While admittedly the premise is pretty straightforward, all the characters are bland and unlikeable. Actually, the only person that has some sort of personality is Thomas (Thijs Römer) who is mostly there to comfort Sascha. Still, that is not enough. You don’t care about any of them, so what’s the point of looking forward to the rest of the film? The people the main protagonist is hanging out with are bad folks, which is fine, but the problem is that they have no character development whatsoever. They’re just there for a couple of scenes, and you’ll forget about them as the film goes on. Having unlikable characters in a movie is undeniably tricky, but it needs some good writing and directing to make that happen. Victoria Carmen Sonne does the best she can, but she doesn’t give us a reason why we should root for her. Of course you don’t want her to be assaulted by Michael, but the script has some issues finding some form of sympathy and empathy for her.

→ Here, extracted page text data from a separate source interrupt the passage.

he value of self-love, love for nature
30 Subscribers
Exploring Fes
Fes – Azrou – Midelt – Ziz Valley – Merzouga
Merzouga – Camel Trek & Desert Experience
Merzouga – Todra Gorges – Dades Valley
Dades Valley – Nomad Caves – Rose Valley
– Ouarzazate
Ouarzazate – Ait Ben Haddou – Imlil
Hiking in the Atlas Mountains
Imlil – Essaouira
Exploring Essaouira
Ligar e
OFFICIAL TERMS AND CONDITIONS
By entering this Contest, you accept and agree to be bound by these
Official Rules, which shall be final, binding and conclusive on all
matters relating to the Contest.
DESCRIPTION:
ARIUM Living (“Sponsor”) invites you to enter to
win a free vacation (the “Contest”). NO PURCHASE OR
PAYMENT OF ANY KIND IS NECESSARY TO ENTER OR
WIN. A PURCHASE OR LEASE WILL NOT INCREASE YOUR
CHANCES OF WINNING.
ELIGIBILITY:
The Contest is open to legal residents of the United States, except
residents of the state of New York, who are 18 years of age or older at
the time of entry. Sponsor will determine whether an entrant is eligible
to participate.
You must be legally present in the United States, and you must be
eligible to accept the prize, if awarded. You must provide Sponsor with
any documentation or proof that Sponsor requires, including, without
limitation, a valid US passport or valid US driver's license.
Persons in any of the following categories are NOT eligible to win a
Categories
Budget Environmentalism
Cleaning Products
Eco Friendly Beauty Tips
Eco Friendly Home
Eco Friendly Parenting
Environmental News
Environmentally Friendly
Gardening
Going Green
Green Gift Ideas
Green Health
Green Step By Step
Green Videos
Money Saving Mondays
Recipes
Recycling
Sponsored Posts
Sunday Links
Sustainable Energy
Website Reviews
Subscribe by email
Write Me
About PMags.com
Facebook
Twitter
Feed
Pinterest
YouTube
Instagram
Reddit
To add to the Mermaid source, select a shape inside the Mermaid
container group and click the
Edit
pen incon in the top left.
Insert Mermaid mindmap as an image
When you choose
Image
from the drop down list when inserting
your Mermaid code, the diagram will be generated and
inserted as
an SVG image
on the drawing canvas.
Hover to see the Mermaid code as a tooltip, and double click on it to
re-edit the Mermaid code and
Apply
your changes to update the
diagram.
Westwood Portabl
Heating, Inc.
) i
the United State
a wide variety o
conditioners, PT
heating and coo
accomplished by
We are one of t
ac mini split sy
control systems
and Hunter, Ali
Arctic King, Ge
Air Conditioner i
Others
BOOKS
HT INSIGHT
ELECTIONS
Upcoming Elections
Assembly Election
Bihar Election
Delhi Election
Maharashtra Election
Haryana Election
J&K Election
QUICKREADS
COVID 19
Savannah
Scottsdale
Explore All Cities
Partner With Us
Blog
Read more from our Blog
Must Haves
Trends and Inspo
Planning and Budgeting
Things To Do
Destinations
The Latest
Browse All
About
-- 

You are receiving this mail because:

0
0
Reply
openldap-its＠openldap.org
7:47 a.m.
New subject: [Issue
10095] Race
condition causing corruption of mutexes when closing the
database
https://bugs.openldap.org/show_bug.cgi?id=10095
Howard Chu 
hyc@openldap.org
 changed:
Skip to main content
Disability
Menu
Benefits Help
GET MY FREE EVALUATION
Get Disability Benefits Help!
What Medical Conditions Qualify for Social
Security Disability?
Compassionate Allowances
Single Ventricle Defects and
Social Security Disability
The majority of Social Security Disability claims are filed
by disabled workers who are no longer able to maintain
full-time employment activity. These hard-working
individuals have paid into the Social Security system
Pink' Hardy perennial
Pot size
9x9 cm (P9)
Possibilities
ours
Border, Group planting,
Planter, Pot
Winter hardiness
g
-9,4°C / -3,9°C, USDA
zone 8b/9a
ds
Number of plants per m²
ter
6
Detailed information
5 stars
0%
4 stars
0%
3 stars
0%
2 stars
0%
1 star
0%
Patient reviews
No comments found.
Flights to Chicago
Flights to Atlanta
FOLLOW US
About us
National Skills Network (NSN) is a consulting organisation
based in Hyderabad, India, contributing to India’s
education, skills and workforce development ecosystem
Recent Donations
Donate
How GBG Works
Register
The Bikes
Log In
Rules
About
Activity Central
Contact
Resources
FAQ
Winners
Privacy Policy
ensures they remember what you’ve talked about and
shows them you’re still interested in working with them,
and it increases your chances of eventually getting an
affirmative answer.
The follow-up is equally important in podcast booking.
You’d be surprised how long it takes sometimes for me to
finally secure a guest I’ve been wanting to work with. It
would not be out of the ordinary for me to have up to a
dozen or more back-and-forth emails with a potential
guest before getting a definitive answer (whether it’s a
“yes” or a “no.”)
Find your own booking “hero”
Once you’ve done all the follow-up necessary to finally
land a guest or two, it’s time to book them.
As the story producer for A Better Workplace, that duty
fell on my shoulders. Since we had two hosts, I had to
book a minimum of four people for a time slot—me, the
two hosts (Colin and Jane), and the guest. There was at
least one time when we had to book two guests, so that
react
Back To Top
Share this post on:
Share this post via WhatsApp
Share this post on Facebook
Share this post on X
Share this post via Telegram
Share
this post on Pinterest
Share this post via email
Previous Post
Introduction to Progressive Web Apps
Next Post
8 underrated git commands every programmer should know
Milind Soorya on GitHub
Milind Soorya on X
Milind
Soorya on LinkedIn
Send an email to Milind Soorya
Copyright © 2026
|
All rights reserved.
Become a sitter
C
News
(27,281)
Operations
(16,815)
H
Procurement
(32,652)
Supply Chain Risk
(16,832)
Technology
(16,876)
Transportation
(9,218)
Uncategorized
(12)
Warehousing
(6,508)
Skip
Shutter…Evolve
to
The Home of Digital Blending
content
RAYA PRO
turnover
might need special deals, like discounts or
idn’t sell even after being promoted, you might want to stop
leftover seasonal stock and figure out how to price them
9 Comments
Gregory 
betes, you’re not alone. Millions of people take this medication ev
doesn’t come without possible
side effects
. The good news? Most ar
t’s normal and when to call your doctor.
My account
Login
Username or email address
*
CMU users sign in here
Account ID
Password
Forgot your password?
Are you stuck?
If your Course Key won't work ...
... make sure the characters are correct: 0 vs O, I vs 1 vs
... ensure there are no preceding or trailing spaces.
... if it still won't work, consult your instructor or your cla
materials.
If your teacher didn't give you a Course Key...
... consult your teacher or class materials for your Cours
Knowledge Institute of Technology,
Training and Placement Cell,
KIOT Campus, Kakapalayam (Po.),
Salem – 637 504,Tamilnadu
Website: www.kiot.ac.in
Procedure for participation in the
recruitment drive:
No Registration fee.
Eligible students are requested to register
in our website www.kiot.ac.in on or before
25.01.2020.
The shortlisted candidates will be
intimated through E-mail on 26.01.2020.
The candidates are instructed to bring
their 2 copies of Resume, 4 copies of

The movie is ambitious, and that is worth mentioning for sure. However, if a filmmaker is going to take some risks, it still needs to be justified. Isabella Eklöf is trying to show that being in an abusive relationship is very painful both emotionally and physically, and that is worth addressing. You can see what she’s going for as you’re watching Holiday, but you still might be questioning some of the choices made. In one scene, there is something very provocative happening on screen, and it’s not an easy watch. You can’t deny that it’s a strong and thought-provoking moment, but it still feels a little unnecessary. Whether or not you’re fine with watching a graphic scene in a movie, that’s up to you. Another problem is that some scenes feel like they add nothing to the narrative, and it drags out the pacing. They don’t do anything for the premise or the characters, so you wonder why they’re in the film in the first place.
Holiday is a divisive film. Some people will appreciate what the director is going for, while some people will just downright hate it for being so unpleasant to watch. Obviously, you have to praise the filmmaker for being ambitious enough to show this premise in a disturbing way on the big screen, even if it’s a nauseating cinematic experience. It’s hard to tell whether it’s intended for the film to want to shock the audience provocatively, but it doesn’t change the fact that it’s very hard to watch and you’re not having a good time at the movie theatre.
Holiday is screening tonight (October 14) as part of this year’s Festival du Nouveau Cinema.